One brain, every agent: extrapolating Cognition across hosts and teammates
Teach a skill in Claude Code and Cursor inherits it. Add a teammate and they start with the team's judgment already loaded. Here is how one brain scales across every host and person, keylessly, and why it is worth far more on a team than on one machine.
The value of a brain is not what one agent knows. It is what every agent inherits. A lesson trapped in one editor on one laptop is a note; the same lesson available to every agent and every teammate is infrastructure. Cognition is built around that second thing, so a skill learned anywhere shows up everywhere, with no re-keying and no copy-paste between tools.
Across hosts: the brain lives server-side
Claude Code, Codex, Cursor, and Gemini all connect to the same hosted brain. This works because the brain does not live inside any one editor; it lives server-side, and each host is just a client that calls it over MCP. Capture a skill while working in Claude Code and it is immediately retrievable from Cursor, because they are reading the same store.
"hosts": ["cursor", "codex", "claude", "gemini"]
The practical upshot is that you are not locked to one tool to keep your memory. Use the right editor for the task; the brain is constant underneath. A team that uses Cursor and Codex in different corners still shares one set of skills.
Keyless updates: why you never re-install
Hosted behavior updates for everyone at once, instantly, because it is server-side. There is no new key to issue and no re-install when the product improves. What can drift is the small local layer the installer wrote: the managed instruction block, your client_stub_version, and the cached tool list. Those self-heal:
"update Cognition" → cognition_update
This is the difference between "connected once" and "current forever." The local file is intentionally thin, just enough to load the latest hosted instructions each session, so the product can evolve without you reinstalling anything.
Across teammates: judgment as inheritance
When a skill is approved to the team brain, the next person's agent loads it before they start, with attribution intact, so they know whose judgment it is and when it was last confirmed. This quietly changes what onboarding means. Instead of a document a new hire skims and forgets, the team's hard-won judgment is something their agent already carries into the first task. The knowledge stops depending on who happens to be online.

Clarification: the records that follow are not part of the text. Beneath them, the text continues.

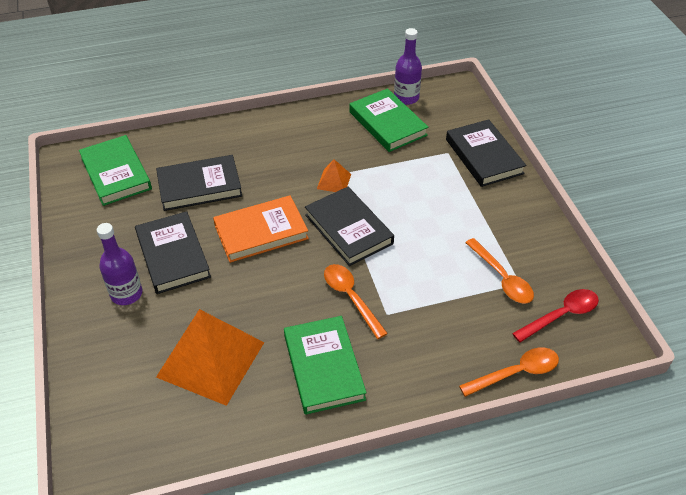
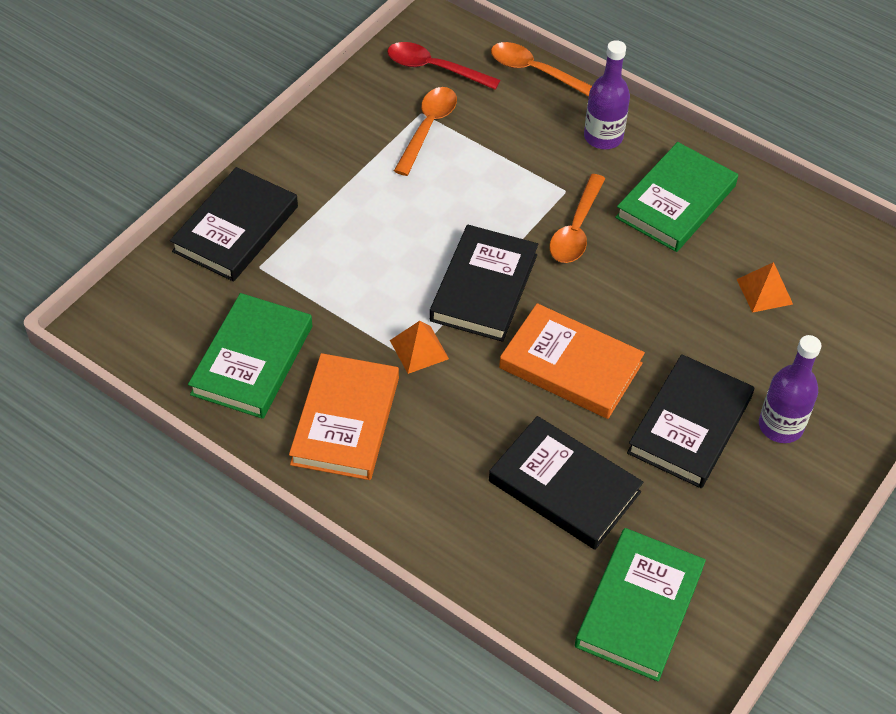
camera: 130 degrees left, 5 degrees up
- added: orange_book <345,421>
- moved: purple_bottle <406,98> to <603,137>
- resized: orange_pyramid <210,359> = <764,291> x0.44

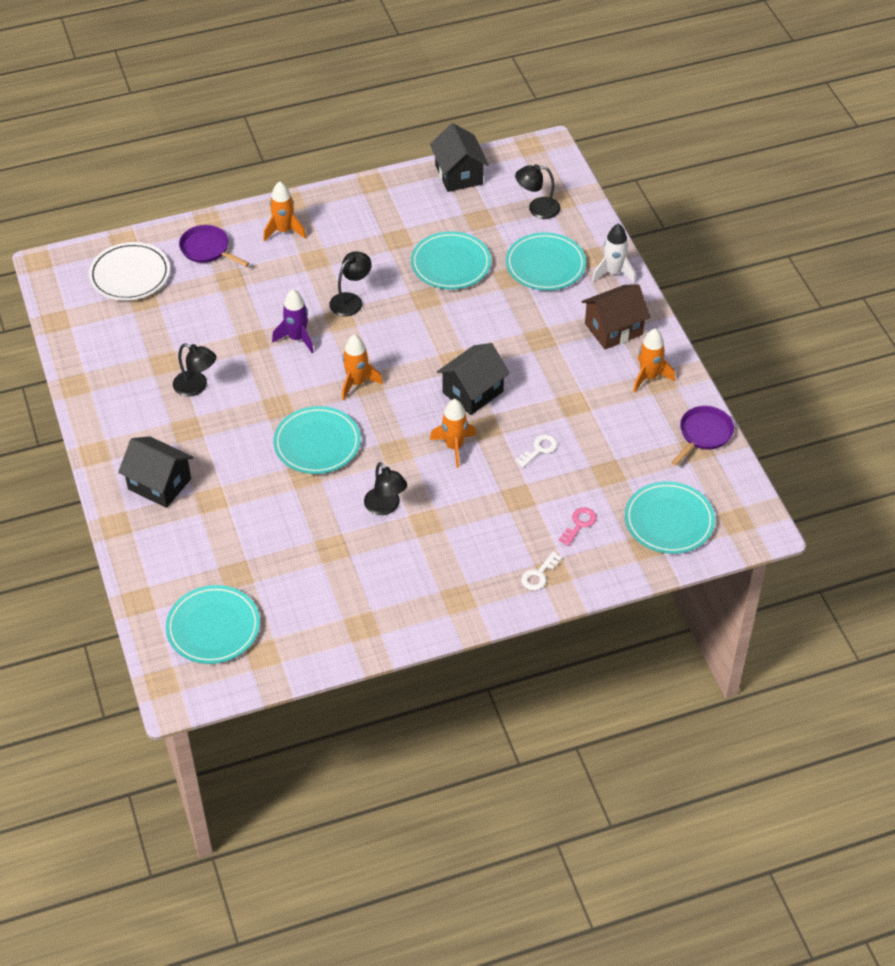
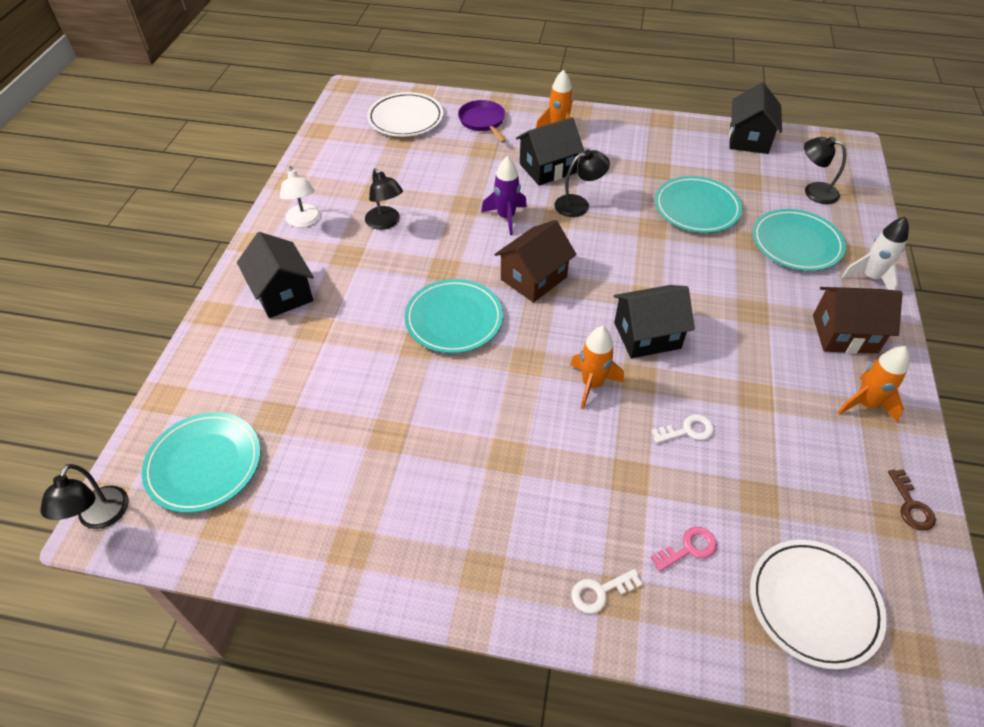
camera: 30 degrees right, 0 degrees up
- added: white_lamp <304,221>
- added: black_house <547,168>
- moved: black_lamp <385,507> to <100,517>
- replaced: orange_rocket <357,383> to brown_house <533,278>
- replaced: purple_pan <703,434> to brown_key <911,506>
- recoloured: turquoise_plate <669,521> to white_plate <813,604>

Start with a brain, not a blank page
A new team does not have to begin from nothing. Install a prebuilt starter brain for your domain and customize as you learn:
"install a starter brain" → cognition_add_prebuilt_brain
Borrow a specific person's reasoning
Extrapolation is not only "everyone gets everything." You can apply one particular teammate's approach on demand, without them present:
"how would Alice approach this?" → query_employee_twin
This is useful exactly when you would otherwise interrupt someone: the person who always handles the gnarly migration is out, and you want their instinct, not a generic best practice. The brain has captured how they tend to decide, so you can apply it and keep moving.
Why it compounds on a team
Here is the part that makes Cognition worth more on a team than solo. Each host you add multiplies reach: the same skill now serves more agents. Each teammate who reports outcomes sharpens the ranking for everyone, because plasticity rewards distinct-agent reuse. Solo, a skill is a personal shortcut. On a team, it is shared judgment that gets stronger the more people lean on it. The network effect is real and it is the point.